Um das Programm fortzuführen, musste ich auf der Konsole einige Register neu laden. Die eingestellten Ziffern wurden mit kleinen Lämpchen im Excess-3-Code dargestellt. Danach wurde noch ein Sprungbefehl auf eine fixe Adresse eingegeben und auf RUN gedrückt. Nach einiger Zeit beherrschte man die Abfolge im Schlaf. Ich kann mich aber erinnern, dass ich ungläubig staunte, als ich meine Kollegen das erste Mal bei dieser Tätigkeit beobachtete.
Ich habe damals nicht verstanden, warum die Firma diesen Fehler nicht beheben ließ. Mir erschien es als sehr großes Sicherheitsrisiko, Menschen in den Ablauf eingreifen zu lassen. Weiß Gott, was man damals hätte hacken können:)
Heute darf ich behaupten, dass ich verstehe, warum man nichts unternommen hat. Das Leben mit Fehlern ist im Softwarebereich notwendig. Vernünftiger Software-Test sorgt aber dafür, dass wir unter den Fehlern nicht zu sehr leiden müssen und dass ihre Auswirkungen erträglich bleiben.
In diesem Blog möchte ich einige Gedanken darstellen, welche dieser Sorge Rechnung tragen.
Sonntag, Mai 27, 2007 at 9:33 pm
Das Leben mit Fehlern akzeptiere ich auch, allerdings sollte man nicht aufhören den Fehler immer mal wieder zu hinterfragen, denn sonst passiert es, dass manuelle Korrigier-Arbeitsvorgänge noch existieren wenn das zugrunde liegende Problem oder sogar das entsprechende System nicht mehr da sind.
Ich hab da ein Beispiel im Kopf, bei dem ein manueller Datenvergleich über Jahre hinweg weiter durchgeführt wurde (immer ohne Befund), nachdem die 2 ursprünglichen datenliefernden Systeme bereits in ein einziges integriert worden waren und die manuelle Schnittstelle (= Fehlerquelle) gar nicht mehr existierte…

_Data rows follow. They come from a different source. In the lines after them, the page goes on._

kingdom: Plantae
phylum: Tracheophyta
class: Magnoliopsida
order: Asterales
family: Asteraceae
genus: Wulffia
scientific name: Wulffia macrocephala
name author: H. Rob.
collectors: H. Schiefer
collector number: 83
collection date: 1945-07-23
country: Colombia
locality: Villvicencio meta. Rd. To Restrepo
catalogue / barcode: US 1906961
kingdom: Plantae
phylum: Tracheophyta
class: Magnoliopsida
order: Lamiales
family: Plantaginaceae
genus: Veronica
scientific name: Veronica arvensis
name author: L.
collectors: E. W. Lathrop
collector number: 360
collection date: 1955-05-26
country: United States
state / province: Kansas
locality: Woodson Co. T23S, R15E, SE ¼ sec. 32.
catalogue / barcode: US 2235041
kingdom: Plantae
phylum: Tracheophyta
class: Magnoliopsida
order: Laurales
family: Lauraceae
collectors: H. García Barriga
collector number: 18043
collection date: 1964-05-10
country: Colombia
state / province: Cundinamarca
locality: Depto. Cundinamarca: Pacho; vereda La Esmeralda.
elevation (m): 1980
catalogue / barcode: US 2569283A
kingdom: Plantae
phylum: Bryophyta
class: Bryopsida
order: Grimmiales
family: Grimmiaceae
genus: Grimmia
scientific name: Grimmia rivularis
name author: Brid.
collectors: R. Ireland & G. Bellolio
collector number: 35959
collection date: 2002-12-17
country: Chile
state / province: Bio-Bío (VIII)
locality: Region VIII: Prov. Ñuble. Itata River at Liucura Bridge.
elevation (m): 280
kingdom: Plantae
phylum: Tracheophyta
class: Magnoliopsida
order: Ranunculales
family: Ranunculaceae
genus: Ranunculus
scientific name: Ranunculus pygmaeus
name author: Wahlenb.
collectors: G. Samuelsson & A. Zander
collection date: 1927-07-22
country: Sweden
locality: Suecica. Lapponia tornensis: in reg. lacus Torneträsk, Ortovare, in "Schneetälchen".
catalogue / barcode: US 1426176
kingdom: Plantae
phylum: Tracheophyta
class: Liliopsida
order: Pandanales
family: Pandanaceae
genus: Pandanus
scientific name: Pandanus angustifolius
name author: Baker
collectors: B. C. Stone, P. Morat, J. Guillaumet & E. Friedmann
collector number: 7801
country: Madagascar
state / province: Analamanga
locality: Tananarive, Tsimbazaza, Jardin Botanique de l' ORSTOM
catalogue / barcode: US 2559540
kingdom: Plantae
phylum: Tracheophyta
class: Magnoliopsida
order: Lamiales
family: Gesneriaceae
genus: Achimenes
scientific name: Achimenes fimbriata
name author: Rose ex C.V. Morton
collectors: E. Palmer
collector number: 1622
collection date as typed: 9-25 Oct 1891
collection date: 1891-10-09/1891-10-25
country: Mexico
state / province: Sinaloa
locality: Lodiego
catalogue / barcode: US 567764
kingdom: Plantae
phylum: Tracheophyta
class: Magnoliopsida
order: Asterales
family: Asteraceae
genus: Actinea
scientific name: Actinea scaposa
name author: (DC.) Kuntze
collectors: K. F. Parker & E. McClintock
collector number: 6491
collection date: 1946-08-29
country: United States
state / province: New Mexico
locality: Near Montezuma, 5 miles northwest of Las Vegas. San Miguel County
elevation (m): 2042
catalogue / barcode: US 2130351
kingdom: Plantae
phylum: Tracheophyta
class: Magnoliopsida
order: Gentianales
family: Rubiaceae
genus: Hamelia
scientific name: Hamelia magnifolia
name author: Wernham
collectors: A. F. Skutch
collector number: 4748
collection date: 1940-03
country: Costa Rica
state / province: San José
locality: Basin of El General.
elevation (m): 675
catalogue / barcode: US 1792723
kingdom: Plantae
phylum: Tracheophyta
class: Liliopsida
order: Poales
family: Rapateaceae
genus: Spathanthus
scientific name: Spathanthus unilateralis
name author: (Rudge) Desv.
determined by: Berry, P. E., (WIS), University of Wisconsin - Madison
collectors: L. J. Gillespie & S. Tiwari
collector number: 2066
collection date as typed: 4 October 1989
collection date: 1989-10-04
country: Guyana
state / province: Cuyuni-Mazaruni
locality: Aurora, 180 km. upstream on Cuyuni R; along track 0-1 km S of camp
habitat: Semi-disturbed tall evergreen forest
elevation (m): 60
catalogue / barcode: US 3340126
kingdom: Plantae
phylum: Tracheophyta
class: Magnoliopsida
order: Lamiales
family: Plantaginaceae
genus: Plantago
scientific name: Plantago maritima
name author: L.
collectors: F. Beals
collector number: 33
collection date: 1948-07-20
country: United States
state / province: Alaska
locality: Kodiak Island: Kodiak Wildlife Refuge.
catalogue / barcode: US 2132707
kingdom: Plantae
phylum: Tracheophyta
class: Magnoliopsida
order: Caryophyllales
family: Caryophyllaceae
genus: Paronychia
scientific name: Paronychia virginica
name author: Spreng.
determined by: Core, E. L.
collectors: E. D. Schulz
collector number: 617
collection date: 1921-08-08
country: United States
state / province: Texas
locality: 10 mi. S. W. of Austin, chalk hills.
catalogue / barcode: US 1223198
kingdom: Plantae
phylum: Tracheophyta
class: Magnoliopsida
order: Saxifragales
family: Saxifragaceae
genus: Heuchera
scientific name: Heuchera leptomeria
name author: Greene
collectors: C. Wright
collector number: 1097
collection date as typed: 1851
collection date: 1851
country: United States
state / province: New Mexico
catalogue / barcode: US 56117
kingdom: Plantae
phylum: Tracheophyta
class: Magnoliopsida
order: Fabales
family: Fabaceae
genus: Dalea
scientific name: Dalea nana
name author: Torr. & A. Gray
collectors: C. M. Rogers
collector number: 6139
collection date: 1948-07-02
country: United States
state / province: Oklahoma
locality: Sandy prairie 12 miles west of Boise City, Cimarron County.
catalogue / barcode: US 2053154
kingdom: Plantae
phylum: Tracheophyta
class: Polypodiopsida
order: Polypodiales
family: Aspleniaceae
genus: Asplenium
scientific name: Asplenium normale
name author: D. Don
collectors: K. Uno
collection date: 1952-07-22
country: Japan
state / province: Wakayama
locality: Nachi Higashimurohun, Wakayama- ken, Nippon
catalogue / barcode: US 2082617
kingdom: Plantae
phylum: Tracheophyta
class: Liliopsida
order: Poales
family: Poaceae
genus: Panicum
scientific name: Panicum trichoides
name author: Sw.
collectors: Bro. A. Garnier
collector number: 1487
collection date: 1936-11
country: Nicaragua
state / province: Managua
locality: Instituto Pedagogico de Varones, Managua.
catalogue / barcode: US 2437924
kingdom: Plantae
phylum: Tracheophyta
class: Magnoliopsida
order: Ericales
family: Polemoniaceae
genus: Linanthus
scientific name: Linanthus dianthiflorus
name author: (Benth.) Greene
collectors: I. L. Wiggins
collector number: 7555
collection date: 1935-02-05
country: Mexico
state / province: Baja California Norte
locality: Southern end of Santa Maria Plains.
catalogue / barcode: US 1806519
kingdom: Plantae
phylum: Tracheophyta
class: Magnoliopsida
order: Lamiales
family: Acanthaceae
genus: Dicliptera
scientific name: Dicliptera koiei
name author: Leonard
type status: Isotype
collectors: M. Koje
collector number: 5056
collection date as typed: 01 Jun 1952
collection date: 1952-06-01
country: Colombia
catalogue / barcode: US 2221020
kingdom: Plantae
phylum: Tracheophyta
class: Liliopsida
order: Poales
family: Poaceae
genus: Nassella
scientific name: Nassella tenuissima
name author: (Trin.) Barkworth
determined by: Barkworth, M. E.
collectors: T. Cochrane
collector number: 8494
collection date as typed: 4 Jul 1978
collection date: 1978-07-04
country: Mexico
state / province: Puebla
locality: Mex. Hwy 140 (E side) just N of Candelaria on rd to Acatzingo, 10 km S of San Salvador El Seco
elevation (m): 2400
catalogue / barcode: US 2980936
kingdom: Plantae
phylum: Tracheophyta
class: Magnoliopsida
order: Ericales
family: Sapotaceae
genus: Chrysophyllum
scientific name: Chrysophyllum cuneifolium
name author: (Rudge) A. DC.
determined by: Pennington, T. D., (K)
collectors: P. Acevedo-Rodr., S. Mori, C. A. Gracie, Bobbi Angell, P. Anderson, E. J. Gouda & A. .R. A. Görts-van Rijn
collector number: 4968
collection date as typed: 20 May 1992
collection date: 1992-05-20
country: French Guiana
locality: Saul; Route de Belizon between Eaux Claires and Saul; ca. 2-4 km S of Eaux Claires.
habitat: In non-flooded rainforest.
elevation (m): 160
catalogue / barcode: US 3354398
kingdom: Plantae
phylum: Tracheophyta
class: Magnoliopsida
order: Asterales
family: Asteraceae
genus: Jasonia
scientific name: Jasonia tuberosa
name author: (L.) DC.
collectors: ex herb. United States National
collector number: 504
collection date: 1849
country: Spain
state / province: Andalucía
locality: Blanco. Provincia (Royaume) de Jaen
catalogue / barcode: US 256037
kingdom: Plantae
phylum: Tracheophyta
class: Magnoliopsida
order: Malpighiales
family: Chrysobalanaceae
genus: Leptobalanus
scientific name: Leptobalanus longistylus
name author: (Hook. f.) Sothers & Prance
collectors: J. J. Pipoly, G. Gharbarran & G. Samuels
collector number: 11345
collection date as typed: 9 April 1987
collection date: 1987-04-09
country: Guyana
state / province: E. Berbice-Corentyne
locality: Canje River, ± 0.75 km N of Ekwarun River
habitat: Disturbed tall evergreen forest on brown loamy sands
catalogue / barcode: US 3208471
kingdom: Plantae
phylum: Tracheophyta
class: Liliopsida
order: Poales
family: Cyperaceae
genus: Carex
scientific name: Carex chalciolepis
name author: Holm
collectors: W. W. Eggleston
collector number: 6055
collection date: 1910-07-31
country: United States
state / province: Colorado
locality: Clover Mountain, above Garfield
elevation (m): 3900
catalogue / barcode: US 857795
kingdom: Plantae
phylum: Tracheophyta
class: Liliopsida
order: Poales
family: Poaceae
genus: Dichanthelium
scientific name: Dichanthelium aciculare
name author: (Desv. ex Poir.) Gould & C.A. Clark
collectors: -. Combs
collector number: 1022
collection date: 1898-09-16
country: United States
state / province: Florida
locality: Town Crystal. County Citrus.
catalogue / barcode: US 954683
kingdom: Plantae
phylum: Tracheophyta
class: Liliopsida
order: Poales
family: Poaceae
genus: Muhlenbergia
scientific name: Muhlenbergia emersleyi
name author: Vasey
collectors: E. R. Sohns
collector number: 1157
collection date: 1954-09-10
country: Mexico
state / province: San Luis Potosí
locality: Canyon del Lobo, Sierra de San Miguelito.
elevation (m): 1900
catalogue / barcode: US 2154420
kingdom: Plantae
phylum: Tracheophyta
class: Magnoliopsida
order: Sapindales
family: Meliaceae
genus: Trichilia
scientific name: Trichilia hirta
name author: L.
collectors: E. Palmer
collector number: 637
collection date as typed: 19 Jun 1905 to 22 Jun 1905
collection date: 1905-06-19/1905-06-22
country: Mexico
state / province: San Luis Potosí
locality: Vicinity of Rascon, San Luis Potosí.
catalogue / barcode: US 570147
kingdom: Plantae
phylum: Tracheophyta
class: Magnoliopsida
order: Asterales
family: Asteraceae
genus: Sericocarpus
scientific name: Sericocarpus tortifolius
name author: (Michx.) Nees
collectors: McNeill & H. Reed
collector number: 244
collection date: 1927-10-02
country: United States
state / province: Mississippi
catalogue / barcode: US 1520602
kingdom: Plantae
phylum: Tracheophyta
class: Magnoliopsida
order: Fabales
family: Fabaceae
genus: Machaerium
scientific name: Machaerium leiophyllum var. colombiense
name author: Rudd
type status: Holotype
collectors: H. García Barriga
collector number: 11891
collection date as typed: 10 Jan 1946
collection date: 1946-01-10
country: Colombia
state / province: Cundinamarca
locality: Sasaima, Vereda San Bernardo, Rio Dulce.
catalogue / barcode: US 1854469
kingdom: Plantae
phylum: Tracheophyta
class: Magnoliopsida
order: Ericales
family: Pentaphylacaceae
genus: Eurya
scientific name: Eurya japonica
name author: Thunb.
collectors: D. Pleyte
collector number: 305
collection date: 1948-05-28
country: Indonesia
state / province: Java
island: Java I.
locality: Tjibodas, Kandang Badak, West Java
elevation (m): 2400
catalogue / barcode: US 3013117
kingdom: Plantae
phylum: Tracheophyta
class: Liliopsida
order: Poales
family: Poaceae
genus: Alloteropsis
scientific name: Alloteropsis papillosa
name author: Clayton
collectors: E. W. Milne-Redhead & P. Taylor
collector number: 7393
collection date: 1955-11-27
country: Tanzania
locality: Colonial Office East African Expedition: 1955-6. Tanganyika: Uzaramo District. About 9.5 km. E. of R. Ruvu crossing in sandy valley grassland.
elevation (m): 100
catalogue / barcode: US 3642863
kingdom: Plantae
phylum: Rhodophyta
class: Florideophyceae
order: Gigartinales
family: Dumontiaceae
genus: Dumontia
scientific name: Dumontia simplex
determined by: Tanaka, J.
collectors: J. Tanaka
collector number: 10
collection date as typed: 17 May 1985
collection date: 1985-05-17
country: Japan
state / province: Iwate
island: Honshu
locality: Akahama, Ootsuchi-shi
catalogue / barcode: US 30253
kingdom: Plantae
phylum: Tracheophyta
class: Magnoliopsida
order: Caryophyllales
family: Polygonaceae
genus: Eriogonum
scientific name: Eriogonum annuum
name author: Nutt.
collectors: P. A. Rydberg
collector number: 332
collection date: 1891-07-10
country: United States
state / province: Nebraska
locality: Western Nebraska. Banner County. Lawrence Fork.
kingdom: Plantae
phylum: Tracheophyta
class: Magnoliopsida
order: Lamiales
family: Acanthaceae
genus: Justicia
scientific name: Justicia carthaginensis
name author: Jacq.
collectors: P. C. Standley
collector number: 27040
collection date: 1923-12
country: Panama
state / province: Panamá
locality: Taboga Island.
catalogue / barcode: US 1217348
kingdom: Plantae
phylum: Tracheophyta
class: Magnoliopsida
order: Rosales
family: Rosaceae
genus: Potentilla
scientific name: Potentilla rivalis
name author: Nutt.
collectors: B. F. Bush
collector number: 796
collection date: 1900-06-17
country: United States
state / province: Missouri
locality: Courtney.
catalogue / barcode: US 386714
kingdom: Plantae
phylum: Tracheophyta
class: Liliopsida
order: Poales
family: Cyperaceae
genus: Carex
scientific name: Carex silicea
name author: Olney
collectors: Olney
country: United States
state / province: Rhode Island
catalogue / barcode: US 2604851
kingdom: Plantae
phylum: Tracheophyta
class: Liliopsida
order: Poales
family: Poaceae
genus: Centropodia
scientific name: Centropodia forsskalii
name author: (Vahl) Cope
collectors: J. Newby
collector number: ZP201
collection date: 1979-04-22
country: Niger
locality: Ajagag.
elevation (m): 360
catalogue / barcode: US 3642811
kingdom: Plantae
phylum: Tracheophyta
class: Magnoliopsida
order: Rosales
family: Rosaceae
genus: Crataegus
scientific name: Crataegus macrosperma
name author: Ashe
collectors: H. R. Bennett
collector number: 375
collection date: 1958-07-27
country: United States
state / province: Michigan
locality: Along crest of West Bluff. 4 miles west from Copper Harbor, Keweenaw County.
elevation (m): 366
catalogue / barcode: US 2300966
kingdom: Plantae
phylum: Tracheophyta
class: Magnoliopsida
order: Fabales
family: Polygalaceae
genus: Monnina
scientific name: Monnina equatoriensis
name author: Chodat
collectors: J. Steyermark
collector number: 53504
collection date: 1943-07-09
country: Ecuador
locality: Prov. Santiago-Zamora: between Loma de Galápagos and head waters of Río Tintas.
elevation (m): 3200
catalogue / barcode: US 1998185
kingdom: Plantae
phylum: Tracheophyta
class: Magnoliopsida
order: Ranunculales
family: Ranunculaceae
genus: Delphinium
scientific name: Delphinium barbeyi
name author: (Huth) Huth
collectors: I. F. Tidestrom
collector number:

Sonntag, Mai 27, 2007 at 9:34 pm
Anmerkung:
Ein Freund, der ebenfalls in der IT arbeitet, hat mich darauf hingewiesen, dass der Programm-Halt doch gar kein Fehler ist. Das Programm terminiert. Für ein Turingmaschinenprogramm ein sehr erstrebenswerter Zustand. Der Mensch kann Aktionen setzen.
Tatsächlich handelte es sich aber um einen Exit, der vom Programmierer ursprünglich nicht vorgesehen war. Der Halt war der letzte Ausweg einer unbehandelten Exception.
Für mich bedeutete es – und tut es noch immer – einen crash. Das Programm wurde nicht ordentlich zu Ende geführt. Seine Aufgaben wurden nicht erfüllt. Immerhin sollte das ja ein Batch-Job sein. Man hätte das Programm auch teilen können, doch der Halt kam immer zu einem anderen Zeitpunkt. Irgendwie war er datenabhängig.
Sonntag, Mai 27, 2007 at 9:38 pm
@OAndreas
Danke, dieser Hinweis ist ganz ausgezeichnet. Solche Fälle passieren viel öfter als man es annehmen sollte.
Ich werde dem noch einen eigenen Eintrag widmen.